Say I have created a timer via:

setTimeout()

(or I'm using setInterval())

Whilst that timer is ticking down, and before it expires, I decide to close the browser tab which that code is executing in. Does the browser automatically clean up the timer at that point (taking into account that I have not called clearTimeout() at all)?

I would like to know whether there is a possibility of code lingering in memory for long enough that, when the timeout value has been reached, it could still execute code. Or whether closing the tab means the timer is wiped from memory, and thus the function to call in the setTimeout() will never be executed.

Answers

Günter Zöchbauer

3:22am 17th January 2014

setInterval and setTimeout are the global context (via window object) methods. Then you close the tab or window all contexts will remove. Then you open new tab/window all contexts will created.

Gordon Linoff

3:24am 17th January 2014

The setInterval() method will continue calling the function until clearInterval() is called, or the window is closed.
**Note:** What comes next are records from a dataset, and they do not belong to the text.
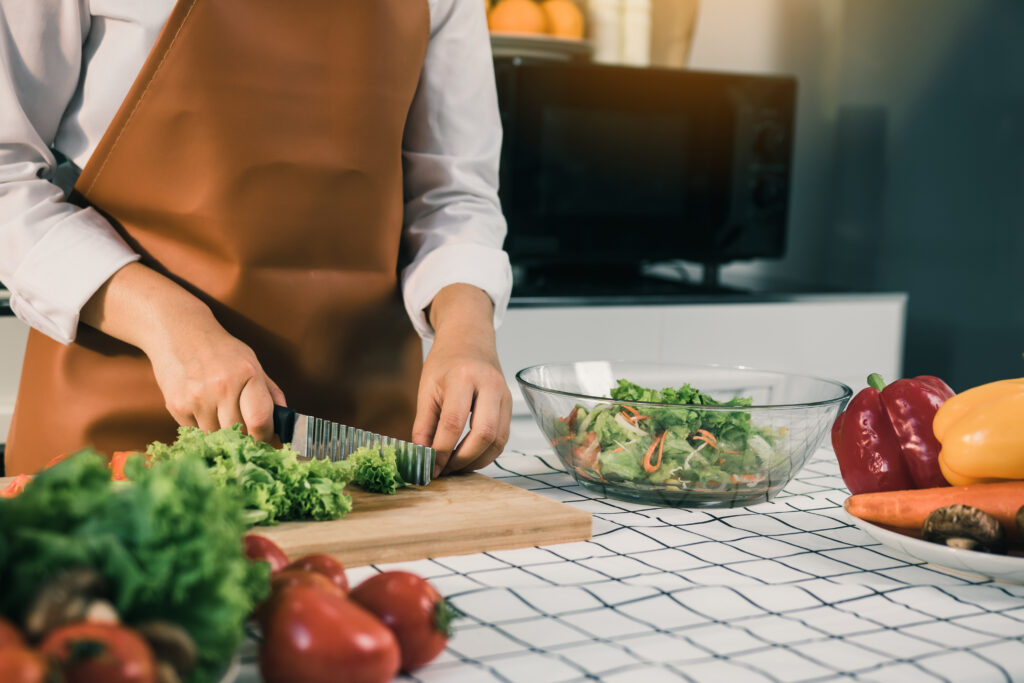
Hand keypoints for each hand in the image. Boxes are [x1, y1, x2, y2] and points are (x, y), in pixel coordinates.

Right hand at [146, 310, 285, 440]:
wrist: (179, 331)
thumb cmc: (221, 350)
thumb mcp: (252, 363)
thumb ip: (270, 393)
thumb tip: (286, 423)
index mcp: (247, 374)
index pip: (260, 421)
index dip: (266, 437)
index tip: (266, 440)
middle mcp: (222, 387)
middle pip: (239, 434)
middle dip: (246, 439)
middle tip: (246, 434)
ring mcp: (197, 398)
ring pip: (217, 437)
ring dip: (223, 436)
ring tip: (221, 417)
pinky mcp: (176, 406)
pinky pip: (196, 433)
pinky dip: (203, 430)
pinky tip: (203, 411)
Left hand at [412, 285, 511, 476]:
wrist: (469, 339)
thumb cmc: (446, 361)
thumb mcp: (427, 388)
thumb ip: (424, 425)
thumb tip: (423, 457)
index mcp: (463, 377)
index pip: (453, 422)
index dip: (441, 451)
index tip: (430, 467)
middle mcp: (489, 385)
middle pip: (484, 434)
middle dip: (463, 459)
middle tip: (445, 470)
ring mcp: (504, 395)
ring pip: (498, 440)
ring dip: (477, 460)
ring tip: (455, 466)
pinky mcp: (510, 405)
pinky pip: (503, 437)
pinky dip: (486, 453)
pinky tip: (469, 456)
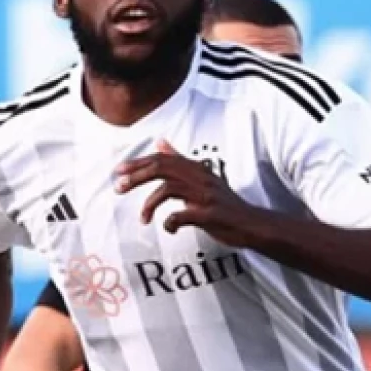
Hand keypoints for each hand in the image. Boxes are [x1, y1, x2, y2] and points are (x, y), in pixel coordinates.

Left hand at [115, 140, 262, 247]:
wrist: (252, 224)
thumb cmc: (223, 203)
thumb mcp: (202, 177)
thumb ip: (180, 160)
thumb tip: (160, 142)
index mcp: (196, 168)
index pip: (161, 159)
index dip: (137, 163)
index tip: (118, 171)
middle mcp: (200, 177)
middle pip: (161, 169)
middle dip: (136, 177)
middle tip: (118, 187)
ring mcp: (205, 196)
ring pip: (167, 189)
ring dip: (149, 204)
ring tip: (143, 219)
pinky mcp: (209, 214)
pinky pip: (180, 215)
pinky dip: (169, 223)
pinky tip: (169, 228)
Same goes for setTimeout(). You can give settieout to open window after 3 seconds on close. click and close. You will see that window wont be popping up.

See This

Marc Gravell

3:58am 17th January 2014

Both SetInterval() and SetTimeout() are a browser built-in schedulers. Which allows to setup function calls for execution after given period of time.

SetTimeout() can be cancelled by clearTimeout() method or on browser window closed.

SetInterval() method has same features as setTimeout. Which can be stopped by clearInterval call.

Functions used in setTimeout/setInterval are also referenced internally and tracked until complete, then cleaned up.